Start of Input

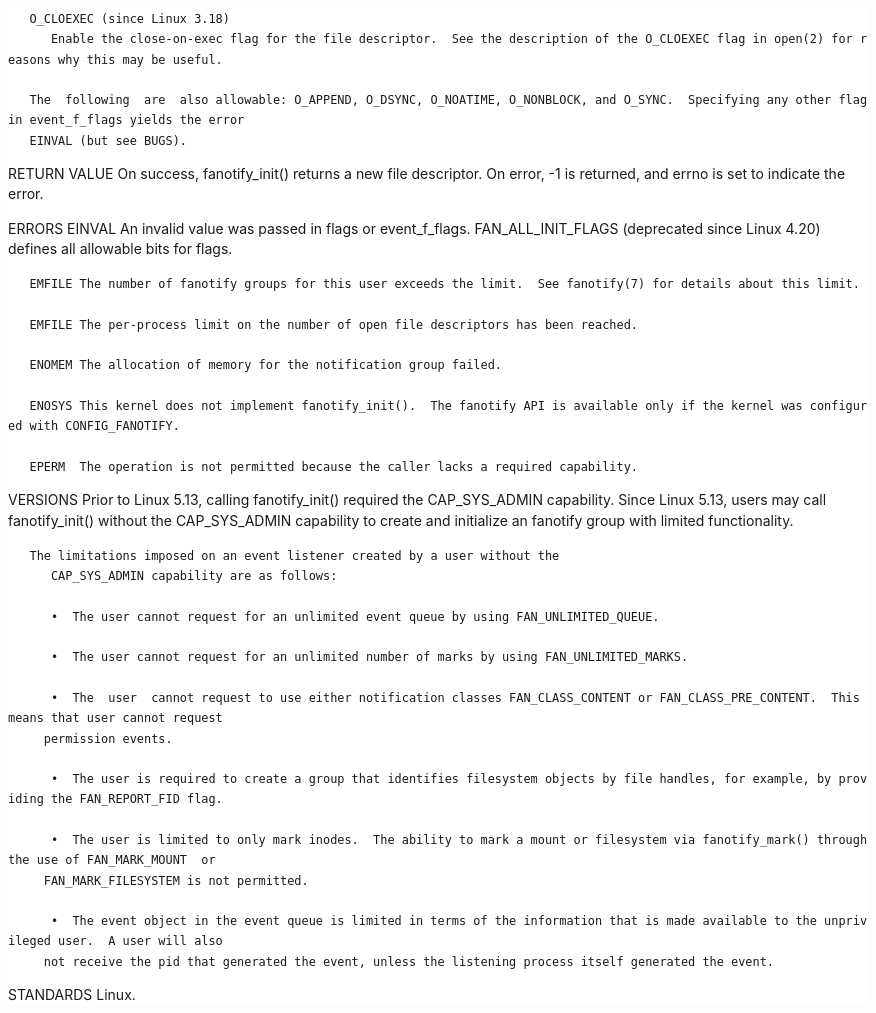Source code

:        O_CLOEXEC (since Linux 3.18)
	      Enable the close-on-exec flag for the file descriptor.  See the description of the O_CLOEXEC flag in open(2) for reasons why this may be useful.

       The  following  are  also allowable: O_APPEND, O_DSYNC, O_NOATIME, O_NONBLOCK, and O_SYNC.  Specifying any other flag in event_f_flags yields the error
       EINVAL (but see BUGS).

RETURN VALUE
       On success, fanotify_init() returns a new file descriptor.  On error, -1 is returned, and errno is set to indicate the error.

ERRORS
       EINVAL An invalid value was passed in flags or event_f_flags.  FAN_ALL_INIT_FLAGS (deprecated since Linux 4.20) defines all allowable bits for flags.

       EMFILE The number of fanotify groups for this user exceeds the limit.  See fanotify(7) for details about this limit.

       EMFILE The per-process limit on the number of open file descriptors has been reached.

       ENOMEM The allocation of memory for the notification group failed.

       ENOSYS This kernel does not implement fanotify_init().  The fanotify API is available only if the kernel was configured with CONFIG_FANOTIFY.

       EPERM  The operation is not permitted because the caller lacks a required capability.

VERSIONS
       Prior to Linux 5.13, calling fanotify_init() required the CAP_SYS_ADMIN capability.  Since Linux 5.13,  users  may  call	 fanotify_init()  without  the
       CAP_SYS_ADMIN capability to create and initialize an fanotify group with limited functionality.

       The limitations imposed on an event listener created by a user without the
	      CAP_SYS_ADMIN capability are as follows:

	      •	 The user cannot request for an unlimited event queue by using FAN_UNLIMITED_QUEUE.

	      •	 The user cannot request for an unlimited number of marks by using FAN_UNLIMITED_MARKS.

	      •	 The  user  cannot request to use either notification classes FAN_CLASS_CONTENT or FAN_CLASS_PRE_CONTENT.  This means that user cannot request
		 permission events.

	      •	 The user is required to create a group that identifies filesystem objects by file handles, for example, by providing the FAN_REPORT_FID flag.

	      •	 The user is limited to only mark inodes.  The ability to mark a mount or filesystem via fanotify_mark() through the use of FAN_MARK_MOUNT  or
		 FAN_MARK_FILESYSTEM is not permitted.

	      •	 The event object in the event queue is limited in terms of the information that is made available to the unprivileged user.  A user will also
		 not receive the pid that generated the event, unless the listening process itself generated the event.

STANDARDS
       Linux.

End of Input

▸ **What you have to do**
Without altering anything, output all the lines above but none of the images.

▸ **Completed task**
Source code

:        O_CLOEXEC (since Linux 3.18)
	      Enable the close-on-exec flag for the file descriptor.  See the description of the O_CLOEXEC flag in open(2) for reasons why this may be useful.

       The  following  are  also allowable: O_APPEND, O_DSYNC, O_NOATIME, O_NONBLOCK, and O_SYNC.  Specifying any other flag in event_f_flags yields the error
       EINVAL (but see BUGS).

RETURN VALUE
       On success, fanotify_init() returns a new file descriptor.  On error, -1 is returned, and errno is set to indicate the error.

ERRORS
       EINVAL An invalid value was passed in flags or event_f_flags.  FAN_ALL_INIT_FLAGS (deprecated since Linux 4.20) defines all allowable bits for flags.

       EMFILE The number of fanotify groups for this user exceeds the limit.  See fanotify(7) for details about this limit.

       EMFILE The per-process limit on the number of open file descriptors has been reached.

       ENOMEM The allocation of memory for the notification group failed.

       ENOSYS This kernel does not implement fanotify_init().  The fanotify API is available only if the kernel was configured with CONFIG_FANOTIFY.

       EPERM  The operation is not permitted because the caller lacks a required capability.

VERSIONS
       Prior to Linux 5.13, calling fanotify_init() required the CAP_SYS_ADMIN capability.  Since Linux 5.13,  users  may  call	 fanotify_init()  without  the
       CAP_SYS_ADMIN capability to create and initialize an fanotify group with limited functionality.

       The limitations imposed on an event listener created by a user without the
	      CAP_SYS_ADMIN capability are as follows:

	      •	 The user cannot request for an unlimited event queue by using FAN_UNLIMITED_QUEUE.

	      •	 The user cannot request for an unlimited number of marks by using FAN_UNLIMITED_MARKS.

	      •	 The  user  cannot request to use either notification classes FAN_CLASS_CONTENT or FAN_CLASS_PRE_CONTENT.  This means that user cannot request
		 permission events.

	      •	 The user is required to create a group that identifies filesystem objects by file handles, for example, by providing the FAN_REPORT_FID flag.

	      •	 The user is limited to only mark inodes.  The ability to mark a mount or filesystem via fanotify_mark() through the use of FAN_MARK_MOUNT  or
		 FAN_MARK_FILESYSTEM is not permitted.

	      •	 The event object in the event queue is limited in terms of the information that is made available to the unprivileged user.  A user will also
		 not receive the pid that generated the event, unless the listening process itself generated the event.

STANDARDS
       Linux.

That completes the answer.